I wasn’t so sure about Jamie by first impression. I had already heard he was a ‘sports elitist.’ On this day, he was between segments of his show with Wojo, killing time outside the studio. I was sitting down the hall at my desk, new to town and new to The Ticket. I forget why, but he made a remark to someone in the office about his lean physique, something thick with male bravado. You think this is an accident? CrossFit every day, dude. I can’t believe I ever thought he was serious. I laughed about it later, and I laugh about it now, because Jamie made us all laugh a lot.
It’s been a little more than four years since I moved here from Connecticut. I haven’t met another person as good as Jamie. I don’t suspect I will. The more time I spent around him, the more time I wished he had. The more I got to know him, the more I tried to be like him. He was a model for any guy like me, a trusted voice in sports, a friendly face to the city, the husband of a beautiful wife and the father of three bright-eyed kids who just wanted to be like their dad. You talk about goals.
How do you sum up Jamie? He was the guy whose friendship made you proud. He was like a stamp on your name, which left an imprint on your heart. You held your head a little higher knowing you were friends with Jamie Samuelsen – knowing he was friends with you. My family visited for Thanksgiving last year and I couldn’t wait to introduce them to people like Wojo and Hammer and Dan Miller. Most of all, I wanted my parents to meet Jamie. I wanted them to know I was doing alright.
I called home with the news on Saturday night, and it shook a household 500 miles away. My older sister sent me a text a short while later. She said she remembers Jamie “at his happiest and very best on Thanksgiving morning watching his son make the game pick.” That would be Josh, who picked for his dad on the pregame show. Josh put his faith in David Blough and the Lions, because that’s what a good fan does. My sister is right. Jamie was beaming the whole time.
Jamie wasn’t quite beaming when I saw him last. He was too worn down after a 19-month battle with cancer. But as a group of us sat and talked with him a few days before the end, he smiled an awful lot. His was a sly grin, full of mischief. He even laughed a few times, and boy was it a joy to make Jamie Samuelsen laugh. Maybe you know for yourself. On a text thread, in person, through the radio, it left you flattered every time. It made you walk a little lighter for the rest of the day.

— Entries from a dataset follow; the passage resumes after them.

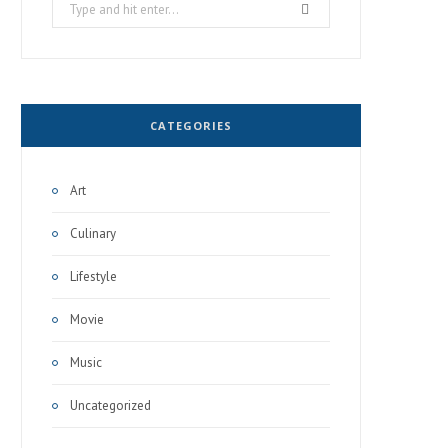
Search
for:
CATEGORIES
Art
Culinary
Lifestyle
Movie
Music
Uncategorized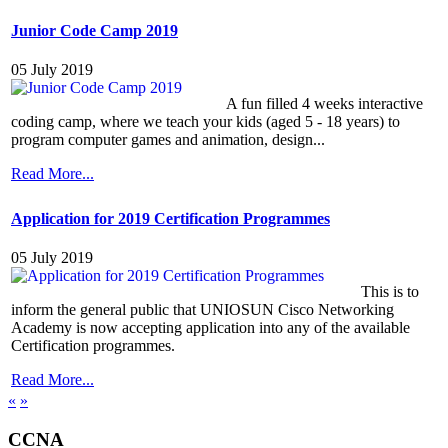
Junior Code Camp 2019
05 July 2019
A fun filled 4 weeks interactive
coding camp, where we teach your kids (aged 5 - 18 years) to
program computer games and animation, design...
Read More...
Application for 2019 Certification Programmes
05 July 2019
This is to
inform the general public that UNIOSUN Cisco Networking
Academy is now accepting application into any of the available
Certification programmes.
Read More...
«
»
CCNA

That’s what Jamie did. He validated the people around him. He was so smart, so witty and so kind – and so down-to-earth real – that he was a standard for everything good. If he laughed at your joke, you thought you were funny. If he complimented your work, you thought you were smart. If he brought an 18-pack of Bud Light to your party because he knew that was your beer, you felt like The freaking Big Lebowksi. (Different from The Big Wojnowski. He brought Gus’ Fried Chicken.)
How do you sum up Jamie? He was the guy everyone looked up to. Everyone. Doug Karsch, a damn good dude himself, told me Saturday night he considered Jamie his barometer. Anytime Jamie endorsed something Karsch said on the radio, Karsch said he felt like it must have been great. Because Jamie said it was. Karsch turned 50 last year. Jamie was 48.
In an interview last week, Pistons coach Dwane Casey called Jamie a “legend on the radio scene here” in Detroit. You could call him an exception, too. His words echoed, yet he hardly ever raised his voice. For 25 years he spoke with measured purpose. In a statement released Sunday, Red Wings coach Jeff Blashill commended Jamie’s warmth, civility and integrity. “We need more of that today,” Blashill said. Don’t we ever.
The funny thing about the ‘elitist’ shtick is that Jamie was more grounded than maybe anyone I know. He had encyclopedic knowledge about sports – about everything, really – but never flaunted it for effect. He talked about complex topics in smart, simple terms. One time he caught me slipping the word ‘indubitable’ into a headline, entirely for show. We laughed, and then I changed it and felt indubitably better.
So how do you sum up Jamie? He was just easy to be around. He left you in a better place than he found you, every single time. He left us for good far too soon, and that will hurt for a long time yet. But this town’s better for having known him. I only wish I had known him longer.